In “United We Can,” Isaias, a banana worker and team leader on the floor and on the picket line, deals with a literal flood of sewage that results from an endless rain. In the first paragraph, Isaias and his extremely pregnant wife watch the dirty water rise:
They agree, unspokenly, to not worry until the water has reached the second wooden step. Tuesday at noon it isn’t quite there yet, but when the wind picks up and builds waves, some of the brown murky splatters fly all the way up to Isaias’s feet on the fifth — and final — wooden plank.
They have much to worry about. It’s 1954, and banana workers are striking for better pay and decent living conditions. The family is hungry. It won’t stop raining. They have almost no clean rags, and Isaias doesn’t know how he can make sure his wife’s upcoming labor is safe. In this tactile and hungry story, muck covers everything. Isaias’s travails have a stench to them; the reader feels and sees the filth-flooded street. The story grapples with sacrifice and what it means. We know, as readers with Google, that the strikers made some gains and held them briefly, and so meant more than nothing. But Isaias’s personal tragedies, which come with the force of the wind, are nothing to the powerful.
The least ostensibly political story, “Lluvia sin Agua,” takes place in 2019. Although there is no revolution and no strike, there is the constant and terrible feeling of living in a place that is broken and battered, wrecked from the outside and eaten away from within. To put it bluntly, the main character, a young mango-hawker named Evelyn, wants to fuck, but she and everyone around her stinks.
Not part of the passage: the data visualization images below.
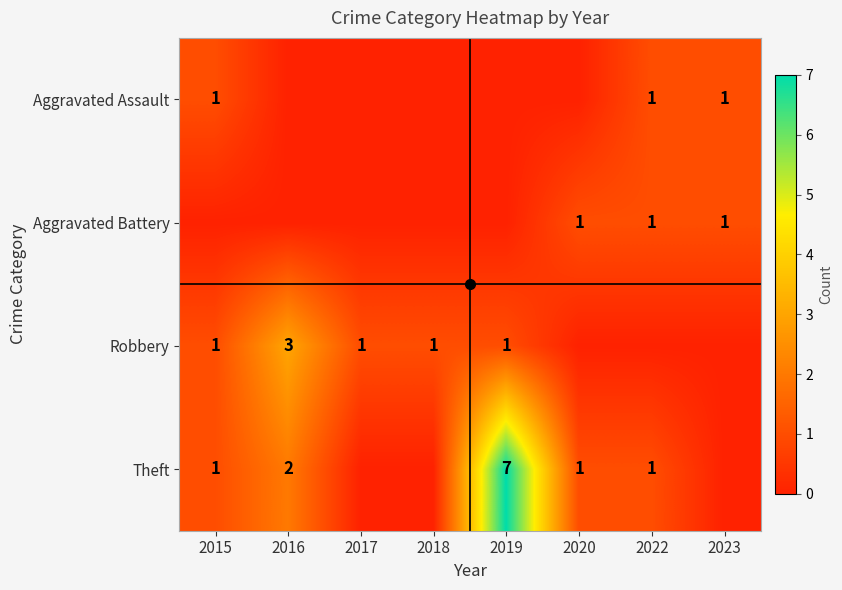

True or false: Aggravated Battery has a value of 1 at 2022.

True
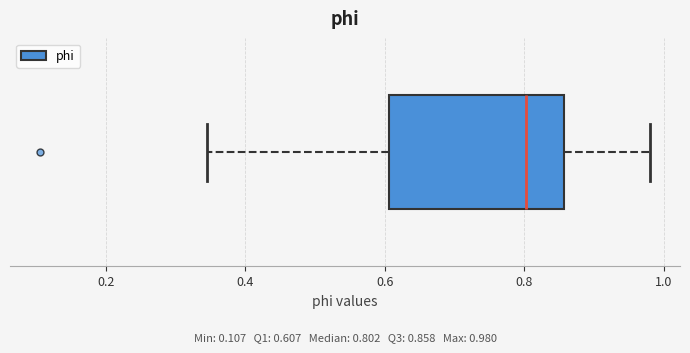

Read this box plot against the x-axis: the position of the median line, the range covered by the box, and the ends of both whiskers. The values are not printed on the chart, so give them approximately, as read against the axis.

median 0.80, box 0.60 to 0.86, whiskers 0.34 to 0.98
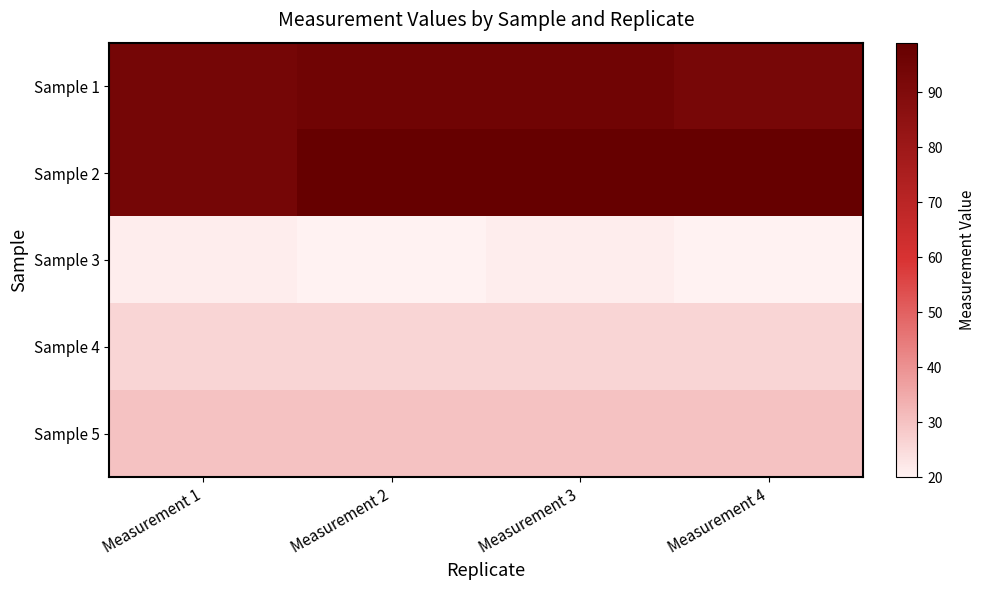

List the series in order of their peak value, highest first.

Sample 2, Sample 1, Sample 5, Sample 4, Sample 3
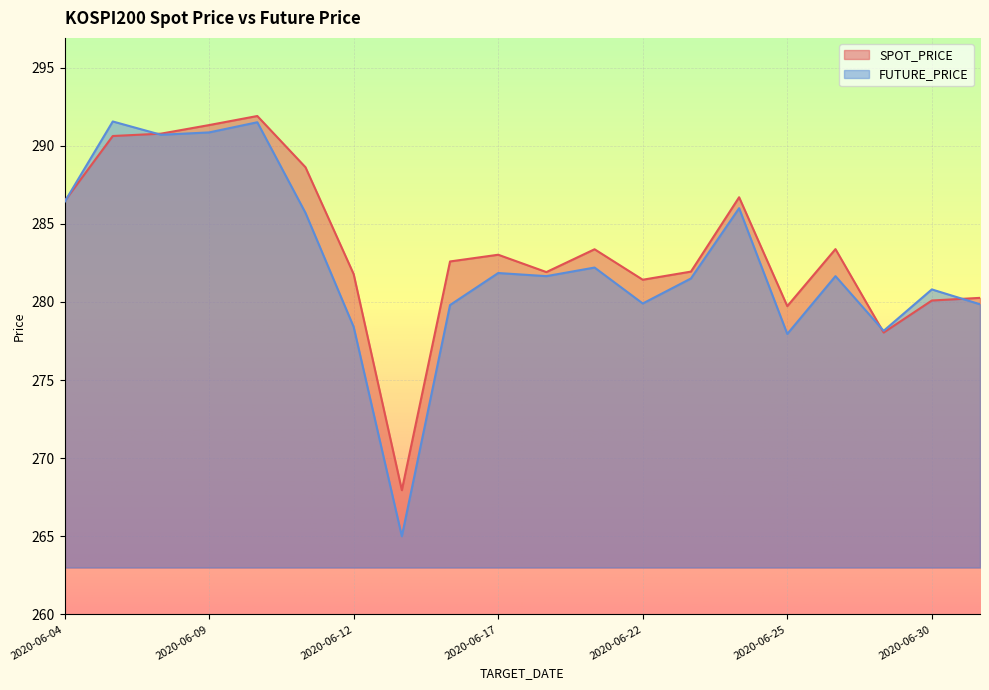

Between 2020-06-10 and 2020-06-29, which series saw the biggest shift?

SPOT_PRICE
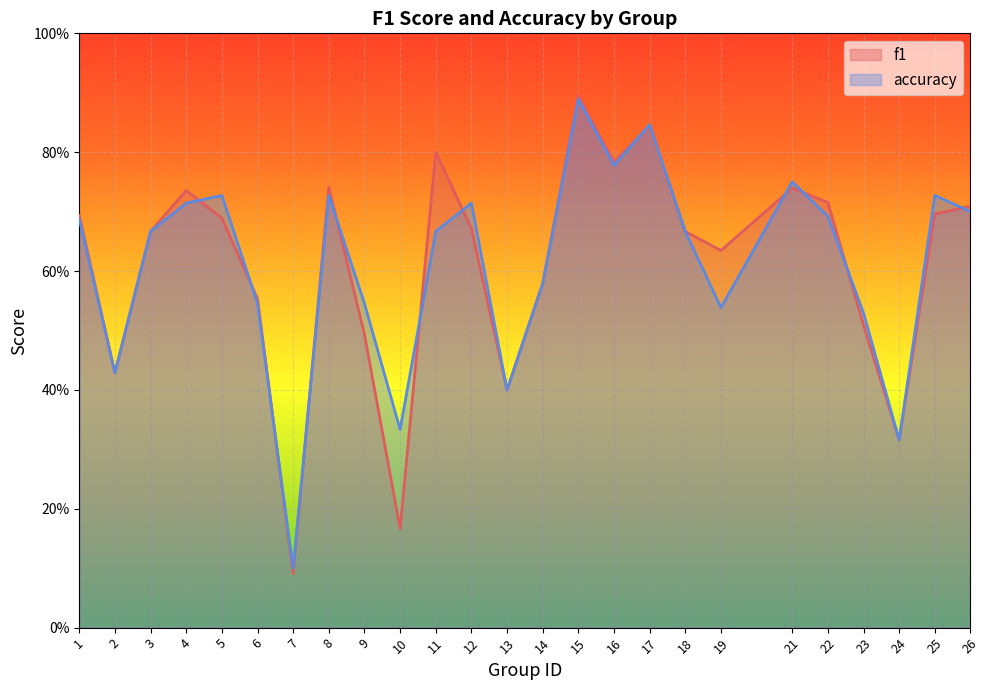

How many lines are shown in the chart?

2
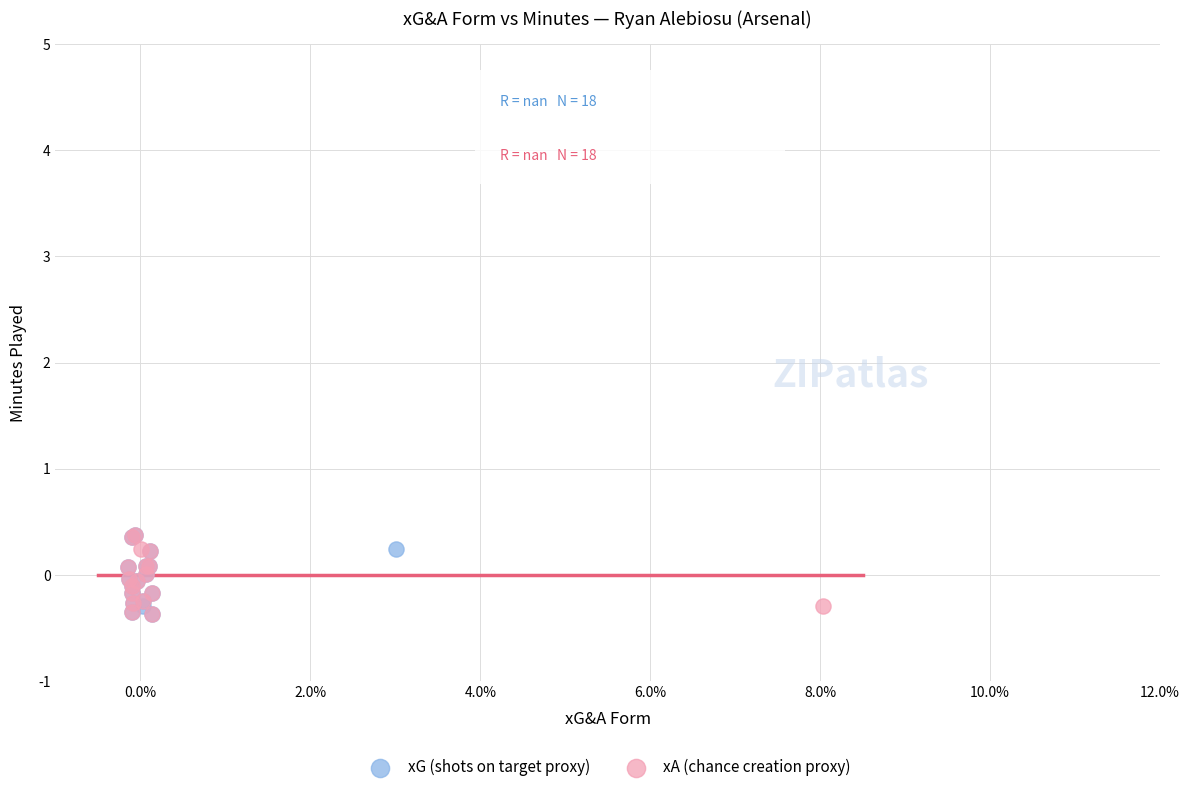

What are all the series names shown in the legend?

xG (shots on target proxy), xA (chance creation proxy)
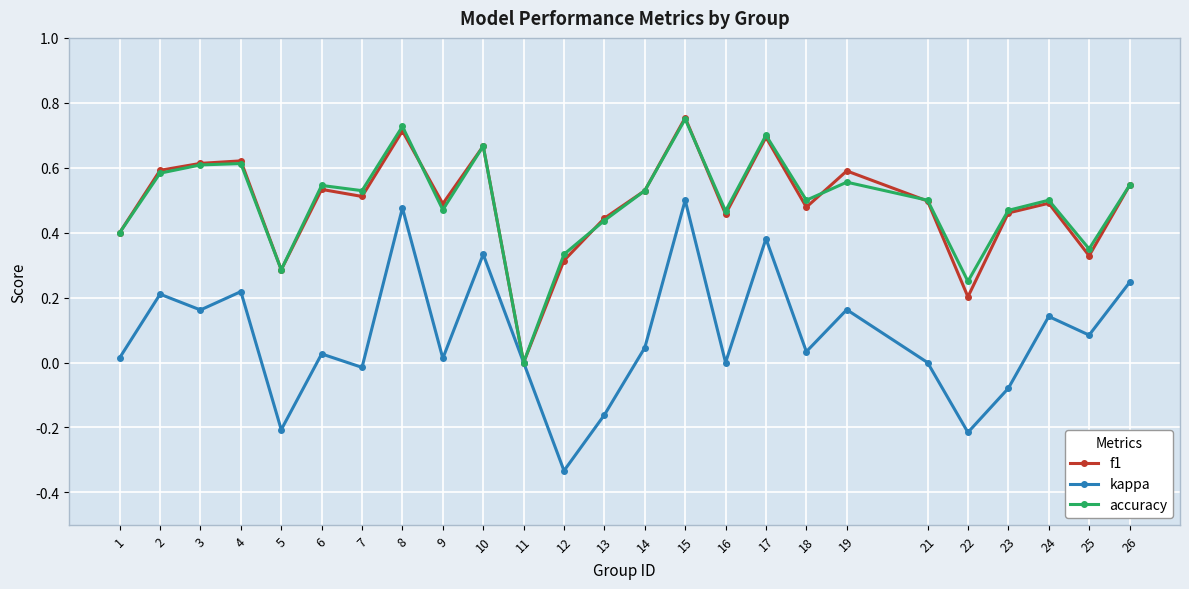

Where is f1 nearest to the value 0?

11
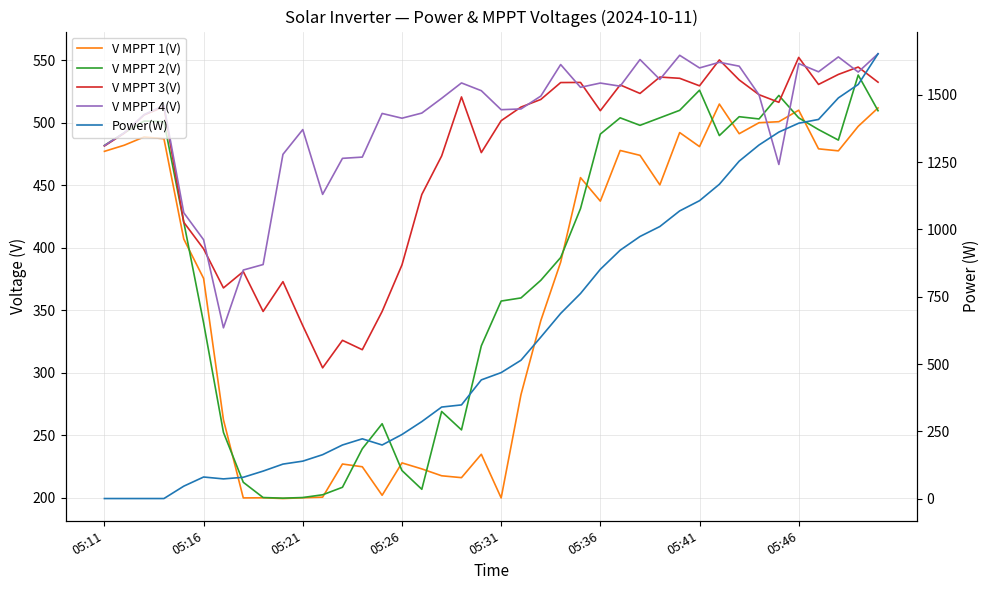

The value of V MPPT 2(V) at 27 is 497.8. True or false?

True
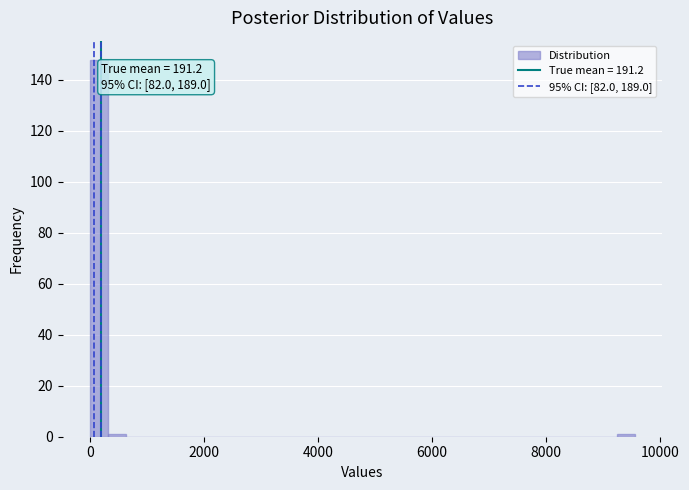

Around what value on the x-axis is the tallest bar? Give the approximate position of its centre, as read against the axis.

200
Evelyn lives in Tegucigalpa. There are massive water shortages, yet rain pours down, dark and terrible, every day. But this rain never falls in the right place. When the roads flood with dirty water, the trucks with clean water can’t get through. Water is everywhere, but there is barely none to drink, and nothing at all for bathing. As the title suggests, there is a flood, to be sure, but no water for anyone. It’s an irony that Coleridge might appreciate, but his parched sailors are doomed by supernatural machinations. The agony of Tegucigalpa is man-made. The rich take what they want and give drops to the chosen few. The rest suffer daily indignities.
Evelyn survives by balancing dignity and pride with desire and revulsion. In a taxi, a man’s cologne gives Evelyn “one of those headaches that feel like there’s a balloon behind her eyes that keeps inflating, its rubber skin turning thin and translucent, but never popping.” She calculates how much she’ll stink tomorrow and next week. Strange encounters, sweat and grime, pubic hair trimmed with a mango knife — all part of Evelyn’s story, which turns out to be the most joyful of the collection. It bursts with lust that can’t be stopped by the inequities of rain. Her life may always be miserable, and water might fall unevenly on the rich and the poor, but the poor, so long as they are still living, will fight the tide for a chance at some of life’s joys.
Powerful people — banana titans, dictators, opportunistic journalists, and members of Congress — don’t (usually) want to rob people of joy. They just don’t care. They sit in the clouds and chuck random lightning bolts. To them, Hondurans aren’t really people. But Zaldívar insists that they are. Rain, in Zaldívar’s collection, isn’t a metaphor for getting clean. Nor is it one for getting dirty. Disconcertingly, it isn’t a metaphor at all. It’s an inevitability, neither good nor bad. Somehow you just have to live in the face of its unrelenting drive.